**EXCERPT PROVIDED:**
====

Combining GIS (Geographic Information System), MFA (Material flow analysis) and BDM (Big data mining), this study proposes a model (GMB) for estimating steel stock in civil buildings. Taking Changsha urban area as the research area, estimate the stock and waste of steel in civil buildings. The specific workflow of this study is shown in Fig. 1. Firstly, we classify buildings based on the point of interest (POI) data, and determine civil buildings to extract buildings attribute. Secondly, geographic data are processed by using vector transformation, spatial connection and overlay analysis. Then the cumulative stocks of civil buildings are estimated by combining the physical properties, and the amount of waste is estimated using the life cycle function. Finally, we analyze the characteristics of the spatial and temporal distribution of steel stocks and the dynamic evolution process of their spatial differences.
2.1. Study Area
The boundary of the GMB model is selected from the urban area of Changsha. Changsha urban (Furong, Tianxin, Wangcheng, Yuelu, Yuhua, and Kaifu) cover an area of 1909.86 km2 (Statistics 2012). As an economically important city in China and the capital city of Hunan Province, Changsha has been experiencing rapid urbanization with the urban population growing from 1.12 million to 3.96 million, per capita GDP growing from 900 yuan to 144,649 yuan, the built-up area extending from 57 square kilometers to 409 square kilometers from 1985 to 2020. Given that steel buildings in Changsha mainly were built after 1985, this paper chose to estimate the annual stocks and waste of civil-building steel from 1985 to 2020.
2.2. Data source
The data acquired in this study can be classified into two categories, attribute data and spatial data. Data sources are shown in Table 1. For attribute data, we used Python to crawl the floor height, construction year, area, and neighborhood name of civil buildings on two major real estate agency websites (58. Com Inc, https://cs.58.com; Beke, https://cs.ke.com). For spatial data, geographic data of civil buildings and POI data of buildings were obtained from AutoNavi Company (https://www.amap.com), and AOI (Area of Interest) data were obtained according to the ID of POI. Based on the acquired building POI data, the buildings are classified, and data related to civil buildings are extracted from the classification results. Through this method, we obtained about 96% of the data related to civil buildings in the urban area of Changsha. Since another 4% of the data were missing, we supplemented them by nearest neighbor interpolation. However, using the above data solely is not enough to estimate the steel stocks of civil buildings, and the civil building area and steel intensity per unit area are also necessary. The steel intensity per unit area is obtained through field research and related literature review.

====

**EXTRACTED ENTRIES:**
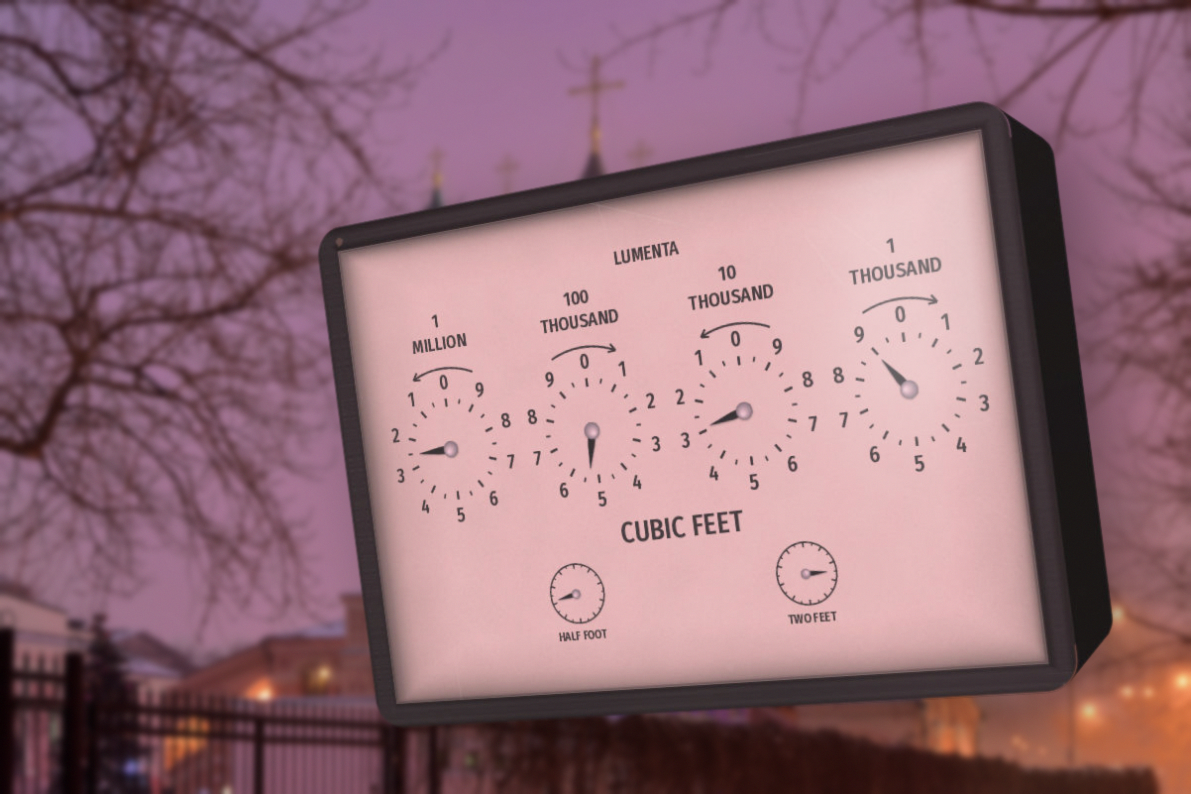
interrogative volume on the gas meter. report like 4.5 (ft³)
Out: 252900 (ft³)
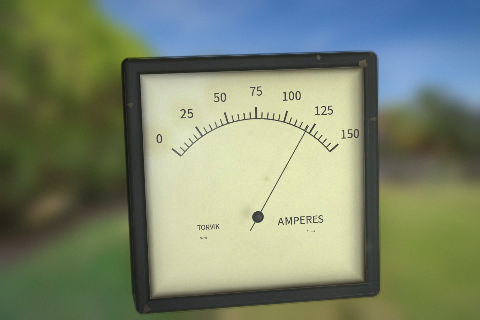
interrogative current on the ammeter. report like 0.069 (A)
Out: 120 (A)
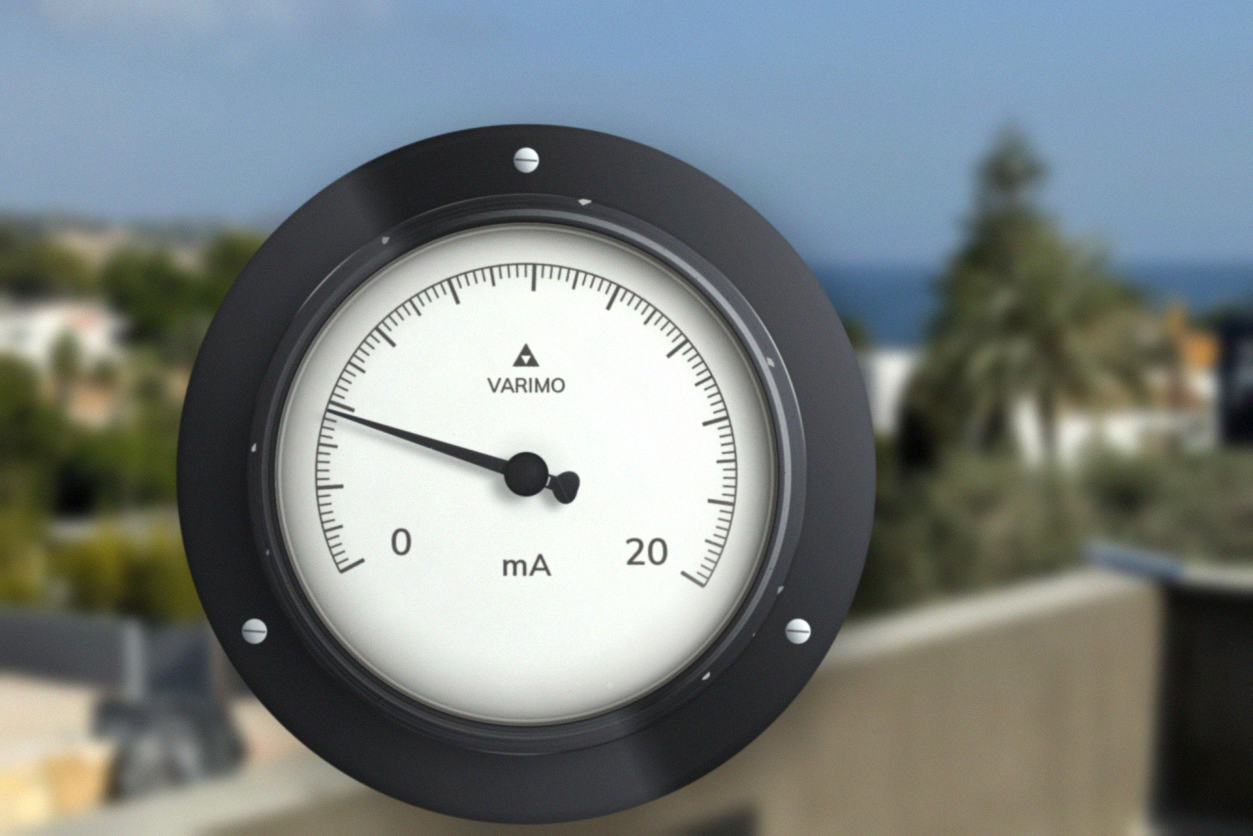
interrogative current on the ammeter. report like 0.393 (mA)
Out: 3.8 (mA)
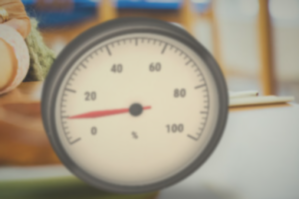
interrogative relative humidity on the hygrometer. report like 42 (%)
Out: 10 (%)
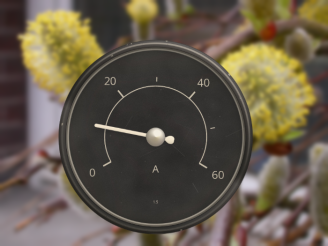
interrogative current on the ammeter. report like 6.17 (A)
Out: 10 (A)
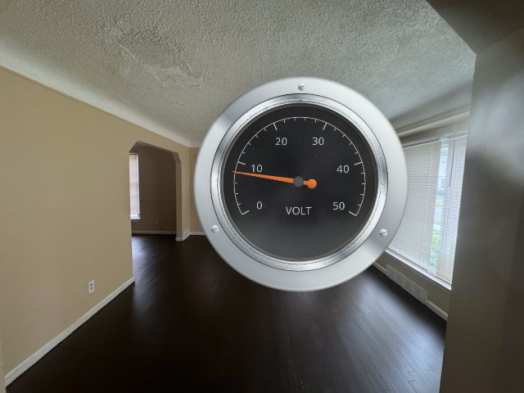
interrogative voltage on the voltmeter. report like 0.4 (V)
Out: 8 (V)
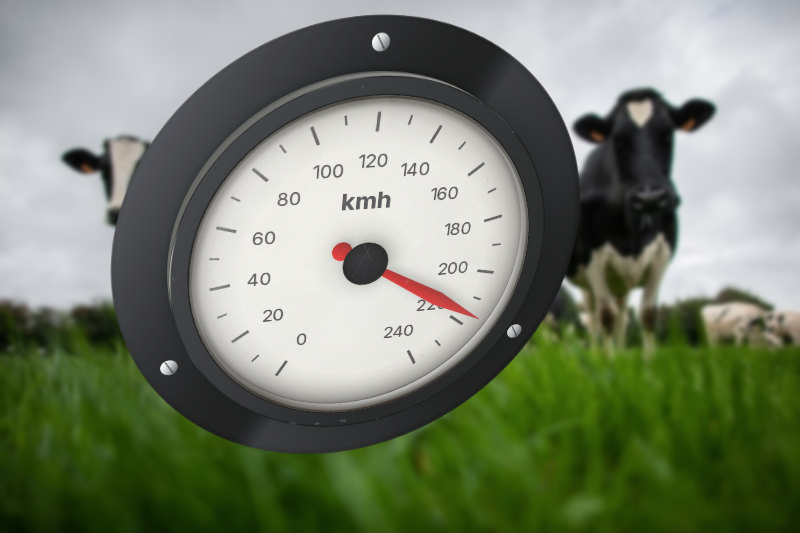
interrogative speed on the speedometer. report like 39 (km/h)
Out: 215 (km/h)
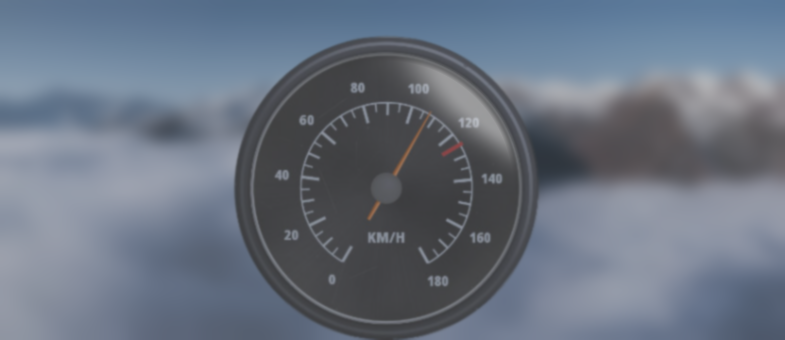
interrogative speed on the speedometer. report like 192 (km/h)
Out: 107.5 (km/h)
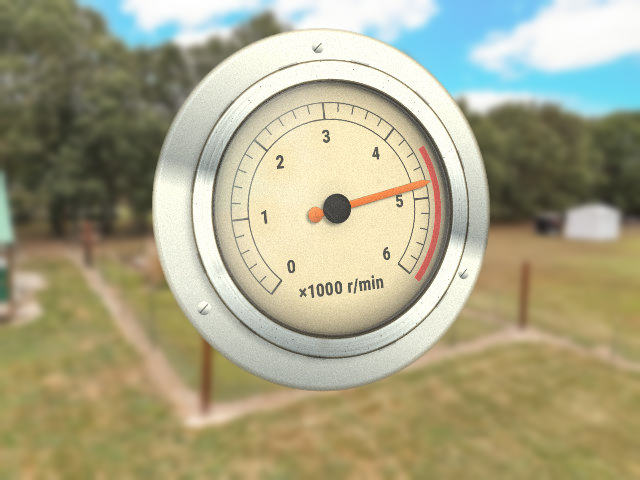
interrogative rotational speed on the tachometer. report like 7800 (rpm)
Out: 4800 (rpm)
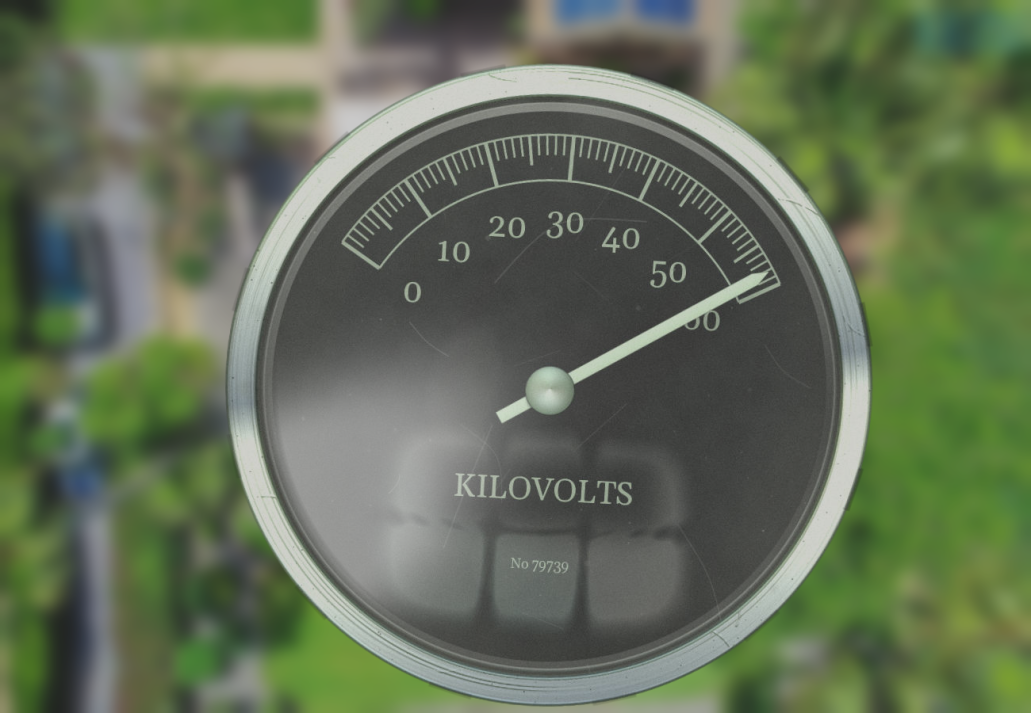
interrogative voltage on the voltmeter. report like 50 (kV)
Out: 58 (kV)
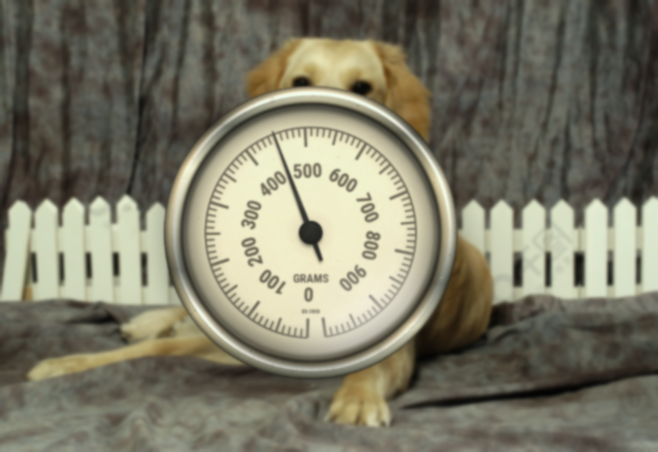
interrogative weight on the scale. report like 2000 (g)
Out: 450 (g)
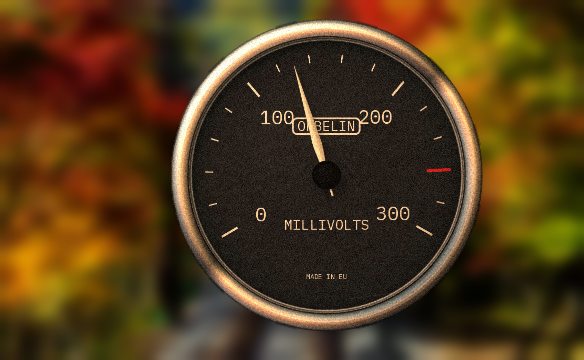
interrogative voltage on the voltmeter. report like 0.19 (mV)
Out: 130 (mV)
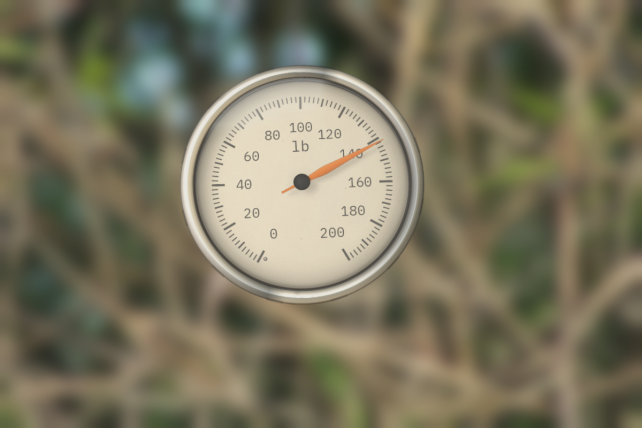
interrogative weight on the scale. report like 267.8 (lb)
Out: 142 (lb)
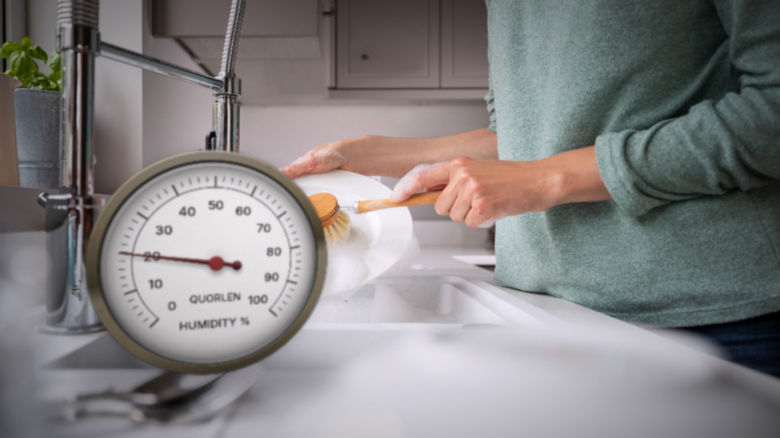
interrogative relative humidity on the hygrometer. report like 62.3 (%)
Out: 20 (%)
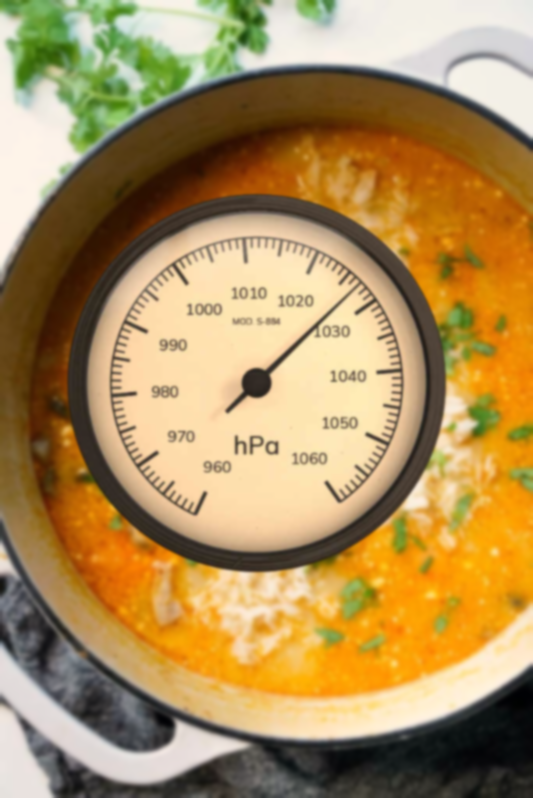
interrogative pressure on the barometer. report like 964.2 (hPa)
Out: 1027 (hPa)
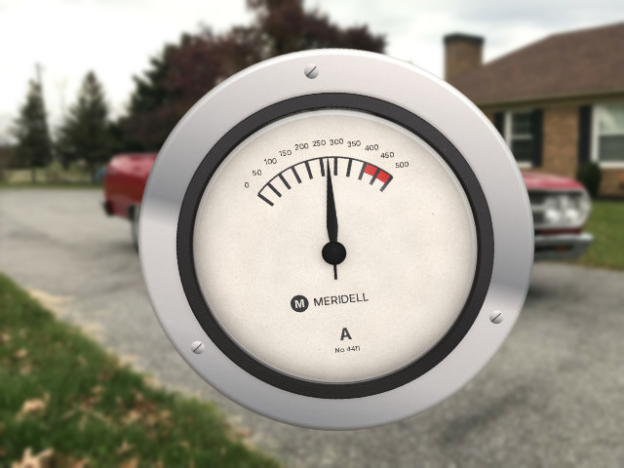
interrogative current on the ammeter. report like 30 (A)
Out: 275 (A)
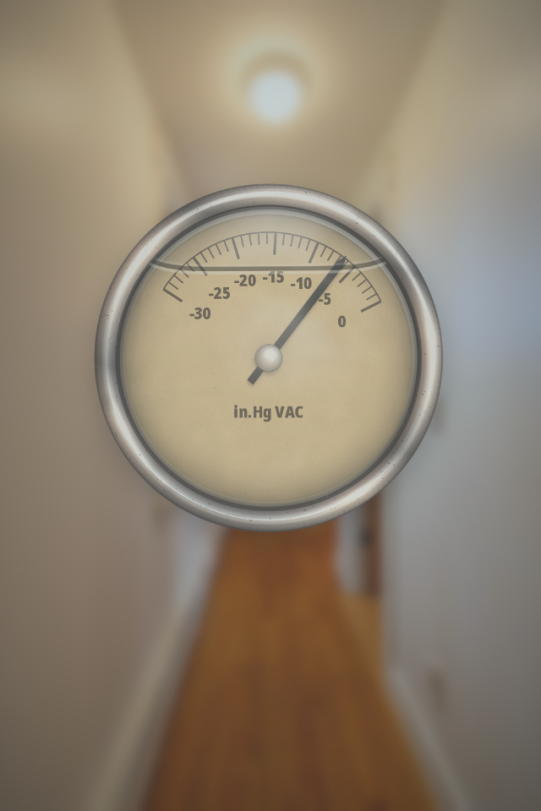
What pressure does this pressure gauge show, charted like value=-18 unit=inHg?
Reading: value=-6.5 unit=inHg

====

**TASK STATEMENT:** In the passage on steel stocks in civil buildings, rename "GMB model" to "GMB framework" and write out the text from "2.1. Study Area" up to and including "steel from 1985 to 2020.". The listing has no connection to the passage on steel stocks in civil buildings.

**TASK ANSWER:**
2.1. Study Area
The boundary of the GMB framework is selected from the urban area of Changsha. Changsha urban (Furong, Tianxin, Wangcheng, Yuelu, Yuhua, and Kaifu) cover an area of 1909.86 km2 (Statistics 2012). As an economically important city in China and the capital city of Hunan Province, Changsha has been experiencing rapid urbanization with the urban population growing from 1.12 million to 3.96 million, per capita GDP growing from 900 yuan to 144,649 yuan, the built-up area extending from 57 square kilometers to 409 square kilometers from 1985 to 2020. Given that steel buildings in Changsha mainly were built after 1985, this paper chose to estimate the annual stocks and waste of civil-building steel from 1985 to 2020.